ITC urges governments to increase public procurement from women vendors

The International Trade Centre (ITC) has launched an initiative to increase the number public procurement contracts being awarded to women-owned businesses (WOBs). Currently only an estimated 1% of public-procurement contracts globally are awarded to WOBs or women entrepreneurs.   

Announcing the initiative at the annual Roundtable of the Global Platform on Sourcing from Women Vendors, held in Kigali, Rwanda, ITC Executive Director Arancha González said: ‘Women account for half the world’s population and have a concrete role to play in economic development. We can collectively improve the 1% of public procurement that finds its way to women-owned businesses.’

To accompany the announcement of the initiative, Ms.

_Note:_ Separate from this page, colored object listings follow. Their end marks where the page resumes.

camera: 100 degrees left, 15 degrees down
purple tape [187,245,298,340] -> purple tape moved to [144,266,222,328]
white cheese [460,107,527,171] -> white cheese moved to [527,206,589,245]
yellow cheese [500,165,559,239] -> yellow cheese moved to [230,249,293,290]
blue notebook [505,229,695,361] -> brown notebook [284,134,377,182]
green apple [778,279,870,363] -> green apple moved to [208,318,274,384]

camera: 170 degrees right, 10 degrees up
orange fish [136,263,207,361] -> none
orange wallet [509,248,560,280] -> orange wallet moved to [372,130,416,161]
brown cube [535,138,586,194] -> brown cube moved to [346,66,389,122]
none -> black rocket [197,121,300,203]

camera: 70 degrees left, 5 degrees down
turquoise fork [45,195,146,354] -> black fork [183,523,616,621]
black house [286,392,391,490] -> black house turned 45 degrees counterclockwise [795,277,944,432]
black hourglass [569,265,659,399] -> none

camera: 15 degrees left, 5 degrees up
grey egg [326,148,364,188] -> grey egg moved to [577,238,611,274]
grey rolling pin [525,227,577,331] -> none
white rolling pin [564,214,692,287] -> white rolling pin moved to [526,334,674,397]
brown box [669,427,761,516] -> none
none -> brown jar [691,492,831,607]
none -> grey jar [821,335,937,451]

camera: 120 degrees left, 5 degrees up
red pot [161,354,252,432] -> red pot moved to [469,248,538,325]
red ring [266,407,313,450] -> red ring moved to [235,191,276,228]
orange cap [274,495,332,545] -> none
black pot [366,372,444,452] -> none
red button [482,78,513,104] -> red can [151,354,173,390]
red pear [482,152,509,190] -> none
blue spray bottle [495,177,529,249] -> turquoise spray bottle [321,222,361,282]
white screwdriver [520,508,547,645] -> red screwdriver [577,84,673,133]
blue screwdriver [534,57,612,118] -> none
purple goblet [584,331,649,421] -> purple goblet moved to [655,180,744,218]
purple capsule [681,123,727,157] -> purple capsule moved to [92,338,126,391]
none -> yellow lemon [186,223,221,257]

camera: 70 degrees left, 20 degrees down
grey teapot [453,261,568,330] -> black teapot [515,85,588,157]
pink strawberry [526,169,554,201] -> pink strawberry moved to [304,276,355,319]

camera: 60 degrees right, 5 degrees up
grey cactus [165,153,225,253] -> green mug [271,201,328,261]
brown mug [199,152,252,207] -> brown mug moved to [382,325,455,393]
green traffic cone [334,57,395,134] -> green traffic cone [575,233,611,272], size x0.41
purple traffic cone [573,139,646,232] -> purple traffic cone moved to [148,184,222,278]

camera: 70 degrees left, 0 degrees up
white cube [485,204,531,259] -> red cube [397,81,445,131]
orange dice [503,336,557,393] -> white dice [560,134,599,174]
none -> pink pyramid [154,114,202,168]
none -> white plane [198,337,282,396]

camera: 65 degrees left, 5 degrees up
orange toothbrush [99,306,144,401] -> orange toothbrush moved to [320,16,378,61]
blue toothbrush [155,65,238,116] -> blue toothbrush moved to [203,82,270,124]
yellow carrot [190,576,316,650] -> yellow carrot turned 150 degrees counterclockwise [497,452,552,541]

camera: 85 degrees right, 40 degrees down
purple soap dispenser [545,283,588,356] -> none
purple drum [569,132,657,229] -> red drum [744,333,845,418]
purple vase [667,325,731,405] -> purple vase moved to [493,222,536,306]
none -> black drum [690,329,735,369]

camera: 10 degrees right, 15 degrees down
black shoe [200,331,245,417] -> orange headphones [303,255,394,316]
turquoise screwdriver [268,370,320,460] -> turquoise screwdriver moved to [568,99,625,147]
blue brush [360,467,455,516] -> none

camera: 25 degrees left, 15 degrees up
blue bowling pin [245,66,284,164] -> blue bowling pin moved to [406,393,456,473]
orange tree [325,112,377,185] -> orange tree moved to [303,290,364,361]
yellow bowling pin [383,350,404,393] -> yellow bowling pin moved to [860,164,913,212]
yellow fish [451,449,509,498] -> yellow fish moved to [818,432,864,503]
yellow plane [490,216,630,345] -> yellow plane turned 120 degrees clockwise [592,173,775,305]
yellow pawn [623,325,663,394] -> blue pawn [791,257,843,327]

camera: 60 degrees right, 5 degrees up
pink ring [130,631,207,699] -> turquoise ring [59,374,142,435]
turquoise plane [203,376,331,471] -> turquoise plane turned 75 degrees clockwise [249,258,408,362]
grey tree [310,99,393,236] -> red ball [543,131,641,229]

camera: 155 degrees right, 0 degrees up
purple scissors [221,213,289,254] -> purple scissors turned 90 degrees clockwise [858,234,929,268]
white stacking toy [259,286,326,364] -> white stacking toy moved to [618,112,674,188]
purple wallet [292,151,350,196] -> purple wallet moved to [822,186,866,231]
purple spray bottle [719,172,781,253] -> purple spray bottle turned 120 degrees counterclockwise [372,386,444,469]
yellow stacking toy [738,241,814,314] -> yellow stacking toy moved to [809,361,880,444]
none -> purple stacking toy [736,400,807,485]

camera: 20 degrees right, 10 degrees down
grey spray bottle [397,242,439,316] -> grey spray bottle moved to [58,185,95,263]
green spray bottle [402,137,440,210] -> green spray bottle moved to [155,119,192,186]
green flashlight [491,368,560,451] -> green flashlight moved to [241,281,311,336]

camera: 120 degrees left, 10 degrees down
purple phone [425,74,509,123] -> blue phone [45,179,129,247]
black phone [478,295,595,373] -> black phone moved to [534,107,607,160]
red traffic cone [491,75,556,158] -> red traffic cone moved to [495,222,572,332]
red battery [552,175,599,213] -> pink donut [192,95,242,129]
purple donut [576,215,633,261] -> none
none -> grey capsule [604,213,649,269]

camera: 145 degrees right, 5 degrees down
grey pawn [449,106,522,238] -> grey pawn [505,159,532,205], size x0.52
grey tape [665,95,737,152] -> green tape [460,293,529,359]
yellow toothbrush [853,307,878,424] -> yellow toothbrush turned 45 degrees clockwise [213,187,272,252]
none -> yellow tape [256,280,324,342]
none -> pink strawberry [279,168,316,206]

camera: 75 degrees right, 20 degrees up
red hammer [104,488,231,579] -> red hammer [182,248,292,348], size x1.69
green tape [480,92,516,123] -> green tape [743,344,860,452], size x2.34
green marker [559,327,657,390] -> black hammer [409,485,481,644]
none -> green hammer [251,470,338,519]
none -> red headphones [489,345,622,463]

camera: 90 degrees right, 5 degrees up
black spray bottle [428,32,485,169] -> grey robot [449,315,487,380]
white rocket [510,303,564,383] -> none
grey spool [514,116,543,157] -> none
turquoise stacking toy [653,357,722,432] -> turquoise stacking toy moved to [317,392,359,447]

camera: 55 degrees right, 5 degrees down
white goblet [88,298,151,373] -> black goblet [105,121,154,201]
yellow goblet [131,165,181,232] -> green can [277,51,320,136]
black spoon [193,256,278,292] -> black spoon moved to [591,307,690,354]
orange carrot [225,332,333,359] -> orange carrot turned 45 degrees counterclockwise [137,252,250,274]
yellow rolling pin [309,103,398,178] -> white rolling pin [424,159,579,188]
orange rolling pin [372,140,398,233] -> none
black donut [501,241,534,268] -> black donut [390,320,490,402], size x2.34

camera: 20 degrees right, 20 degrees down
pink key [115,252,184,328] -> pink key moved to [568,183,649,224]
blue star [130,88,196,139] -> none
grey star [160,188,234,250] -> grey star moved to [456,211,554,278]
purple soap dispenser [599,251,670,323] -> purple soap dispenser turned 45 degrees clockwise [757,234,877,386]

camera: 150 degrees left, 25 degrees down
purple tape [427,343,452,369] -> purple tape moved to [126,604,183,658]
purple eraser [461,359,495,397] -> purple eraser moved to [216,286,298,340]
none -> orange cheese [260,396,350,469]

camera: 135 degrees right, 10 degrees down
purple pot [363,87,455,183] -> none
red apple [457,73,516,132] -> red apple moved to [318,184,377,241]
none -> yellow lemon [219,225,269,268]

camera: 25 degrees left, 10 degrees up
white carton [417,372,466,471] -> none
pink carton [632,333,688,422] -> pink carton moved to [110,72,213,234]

González unveiled a guide – ‘Empowering women through public procurement’ – that will help governments to develop guidelines for public procurement that will facilitate sourcing of more goods and services from women entrepreneurs. Whereas many governments have for a long time used public-procurement policies as a tool to promote socio-economic objectives, few have used public procurement to unleash the economic potential of women entrepreneurs.

The guide looks at the challenges commonly faced by women entrepreneurs in accessing and participating in public procurement. It also sets out techniques for overcoming these barriers and provides advice on designing targeted assistance strategies to increase public procurement from women-owned businesses. This includes establishing mandatory goals or targets; subcontracting plans; preferences; reservations; and capacity building.

Ms. González said that targets need to be put in place to ensure governments can better monitor the number of contracts being awarded to women entrepreneurs. ‘Aware that we are starting from a low base, 50% is a long way off. But if 3%, 4% or 5% of government contracts went to WOBs, this would be an achievement,’ she said. ‘We are calling for a fairer system in which women have a better chance of bidding for public tenders. After all it also makes good economic sense'.

This could be done through simple measures such as reducing the size of tenders, which would allow for women to launch a bid for a contract, as most women business owners are small or micro sized enterprises. ‘Transparency, increased access to information, standardized templates, sufficient time for preparation or pre-qualification of WOBs – these are all measures that could help ensure that more women would be eligible to submit procurement bids,’ Ms. González said.

Oda Gasinzigwa, Minister of Gender and Family Promotion, Republic of Rwanda, said: ‘In Rwanda, existing gender sensitive laws and regulations offer a unique, fiscally responsible route to empower women, including public procurement. But we, too, have some way to go, and this initiative, which sets targets for the share of public procurement that comes from women-owned business, is very much welcomed. It will help combat poverty and promote inclusive economic growth. It will help increase the participation of women-owned businesses, not only in public procurement, but also in public decision-making.’

Uganda Minister for Trade Amelia Kyambadde, participating in the launch, also committed to implement the initiative in her country. It is expected that the initiative will gather further momentum as the UN family prepares for the Beijing+20, which will review to UN’s blueprint for advancing women’s rights.